AM revised master plan incl $55 M
Australian Museum, Kim McKay is asking the state government to fund a new exhibition space that will let it host international blockbuster exhibitions. Photo: Cole Bennetts.
Julie Power, Australian Museum: New masterplan aims for Titanic-style blockbusters, Sydney Morning Herald, 16 March 2018
The Australian Museum has asked the NSW government to fund a new $55 million exhibition space large enough to host international blockbusters that it often loses to Brisbane and Melbourne museums.
The plan – part of a revised masterplan designed to generate immediate returns to the state – would lift visitor numbers to a million a year by 2020 and generate $1.55 in revenue on every dollar spent, says a cost-benefit analysis by consultants Deloitte Australia in Sydney.
Museum director Kim McKay will seek cabinet approval for the $55 million project (except for $7 million from private donors) that would add an exhibition space of 1800 square metres that is big enough to host valuable blockbuster exhibitions like Tutankhamun.
Established in 1827, the Australian Museum is the country’s first public museum, with more than 100 scientists, but its floor space is a fraction of similar institutions around Australia and in the region.
Although the government has pledged to make Sydney a cultural destination, Ms McKay now faces huge competition for government funding and attention. In addition to the government’s controversial $2.5 billion plan to expand and rebuild its stadiums, expected to be considered by cabinet in the next month, nearly every major arts institution – from the Sydney Theatre Company to the Sydney Dance Company and the Opera House – is either rebuilding or asking for funds.
Ms McKay’s pitch is similar to that of the Art Gallery of NSW, which gained approval for $244 million last year to double its exhibition space so it, too, could host large international exhibitions. Announcing the AGNSW funding, NSW Arts Minister Don Harwin then said: “For too long NSW has lost out to Melbourne and even Brisbane when it comes to attracting major international art exhibitions, but that will change now. The arts play an important role in the visitor economy and are central to the quality of life we enjoy.”
No comment was available from Mr Harwin’s office yesterday on the Australian Museum expansion plan.
To create a space for visiting exhibitions, Ms McKay said the revised masterplan would double the length of the Neeson Murcutt-designed glass Crystal Hall on William Street. It will build a new exhibition space in the open air void below the existing and expanded structure.

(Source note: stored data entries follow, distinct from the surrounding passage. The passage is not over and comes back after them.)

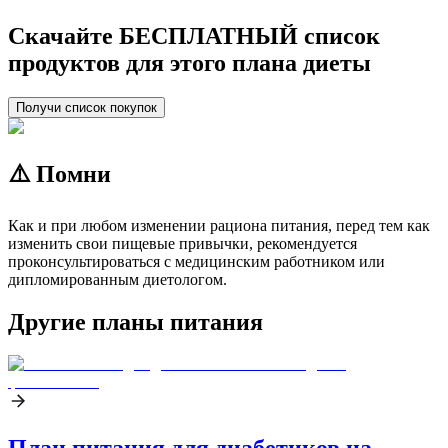
Скачайте БЕСПЛАТНЫЙ список
продуктов для этого плана диеты
Получи список покупок
⚠️ Помни
Как и при любом изменении рациона питания, перед тем как
изменить свои пищевые привычки, рекомендуется
проконсультироваться с медицинским работником или
дипломированным диетологом.
Другие планы питания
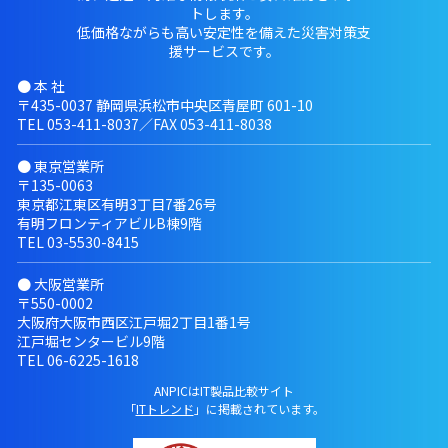
トします。
低価格ながらも高い安定性を備えた災害対策支
援サービスです。
● 本 社
〒435-0037 静岡県浜松市中央区青屋町 601-10
TEL
053-411-8037
／FAX 053-411-8038
● 東京営業所
〒135-0063
東京都江東区有明3丁目7番26号
有明フロンティアビルB棟9階
TEL
03-5530-8415
● 大阪営業所
〒550-0002
大阪府大阪市西区江戸堀2丁目1番1号
江戸堀センタービル9階
TEL
06-6225-1618
ANPICはIT製品比較サイト
「
ITトレンド
」に掲載されています。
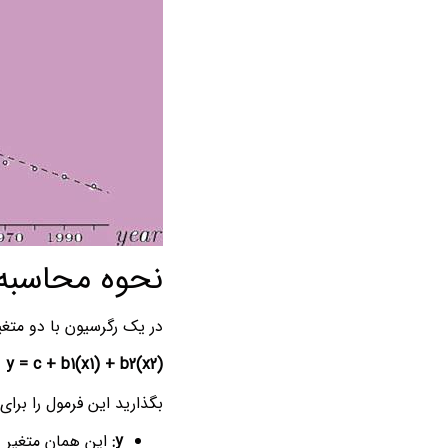
نحوه محاسبه 
در یک رگرسیون با دو متغ
y = c + b1(x1) + b2(x2)
بگذارید این فرمول را برای
y:
این همان متغیر وابسته شماس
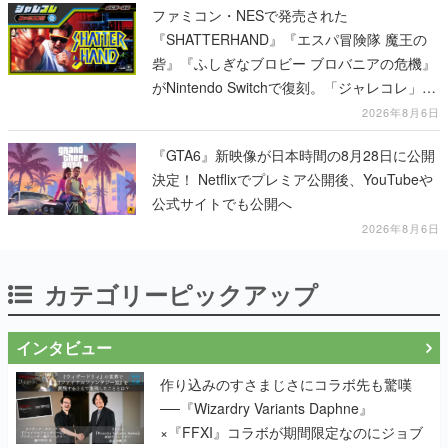
ファミコン・NESで発売された
『SHATTERHAND』『エスパ冒険隊 魔王の
砦』『ふしぎなブロビー ブロバニアの危機』
がNintendo Switchで復刻。「ジャレコレ」シ
リーズから3作が発売予定
2026年8月6日
『GTA6』新映像が日本時間の8月28日に公開
決定！ Netflixでプレミア公開後、YouTubeや
公式サイトでも公開へ
2026年8月6日
カテゴリーピックアップ
インタビュー
作り込みのすさまじさにコラボ先も驚嘆
──『Wizardry Variants Daphne』
×『FFXI』コラボが期間限定なのにジョブ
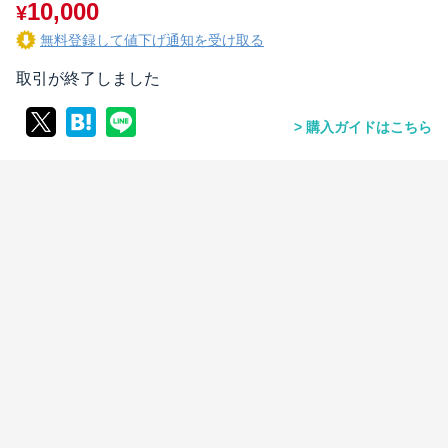
10,000
¥
無料登録して値下げ通知を受け取る
取引が終了しました
購入ガイドはこちら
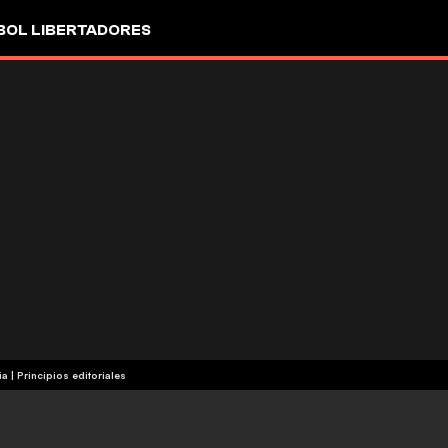
OL LIBERTADORES
ia
|
Principios editoriales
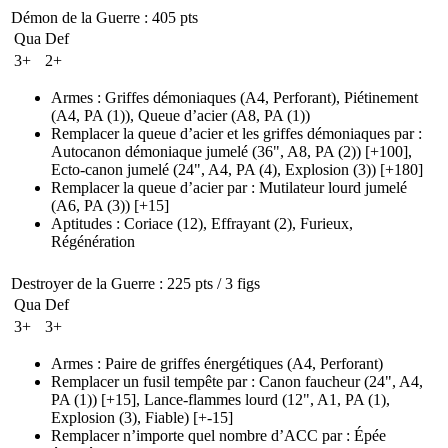
Démon de la Guerre
: 405 pts
Qua
Def
3+
2+
Armes
:
Griffes démoniaques
(A4, Perforant)
,
Piétinement
(A4, PA (1)
)
,
Queue d’acier
(A8, PA (1)
)
Remplacer la queue d’acier et les griffes démoniaques par
:
Autocanon démoniaque jumelé
(36", A8, PA (2)
)
[+100],
Ecto-canon jumelé
(24", A4, PA (4)
, Explosion
(3)
)
[+180]
Remplacer la queue d’acier par
:
Mutilateur lourd jumelé
(A6, PA (3)
)
[+15]
Aptitudes
:
Coriace
(12)
,
Effrayant
(2)
,
Furieux
,
Régénération
Destroyer de la Guerre
: 225 pts / 3 figs
Qua
Def
3+
3+
Armes
:
Paire de griffes énergétiques
(A4, Perforant)
Remplacer un fusil tempête par
:
Canon faucheur
(24", A4,
PA (1)
)
[+15],
Lance-flammes lourd
(12", A1, PA (1)
,
Explosion
(3)
, Fiable)
[+-15]
Remplacer n’importe quel nombre d’ACC par
:
Épée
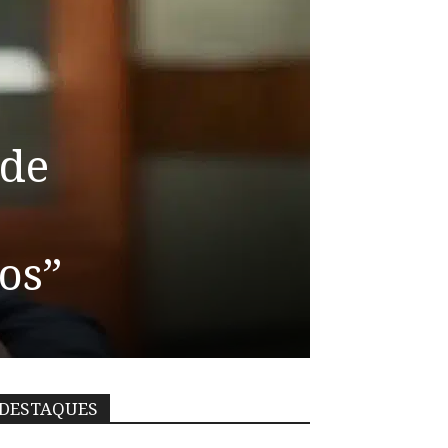
ade
os”
DESTAQUES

It would convert existing office space and storage in the 1959 sandstone-clad Parkes Farmer building, next to Crystal Hall, into exhibition space.
“We are losing out to Melbourne and Brisbane on major exhibitions,” Ms McKay said. “We don’t have the floor space, we don’t have the ceiling height and we don’t have a floor that can take the weight.
“Until we have that, Sydney won’t be competitive. It is about ensuring that we remain competitive as a museum and continue to grow and thrive.”
Most blockbusters need at least 900 square metres of floor space and a ceiling height of five metres.
Melbourne Museum’s 40,000 square metres – compared with the Australian Museum’s 6500 square metres of public space – meant it could host exhibitions like Tutankhamum in 2011, attracting 796,277 visitors, and Titanic: The Artefact exhibition, which 558,000 visitors attended.
Ms McKay withdrew an earlier masterplan in mid-2017 and split it into two. She also expanded the visiting exhibition space. With so many projects before the state government, Ms McKay said experience had shown that if she had gone for the entire masterplan upfront “we probably wouldn’t get anywhere”.
The new exhibition space forms stage one, and the bulk of the original $285 masterplan is now slated to start in 2020 and open in 2024 if it gets government approval. This includes a new eight-storey building and a grand hall in the middle of the Sydney block bounded by William, Elizabeth and Yurong streets that would let the museum put more of its 18.5 million objects on display. In total, the two stages of the plan were estimated by Deloitte to quadruple floor space and generate more revenue for NSW with an estimated 216,000 tourists looking for about 140,000 bed nights a year.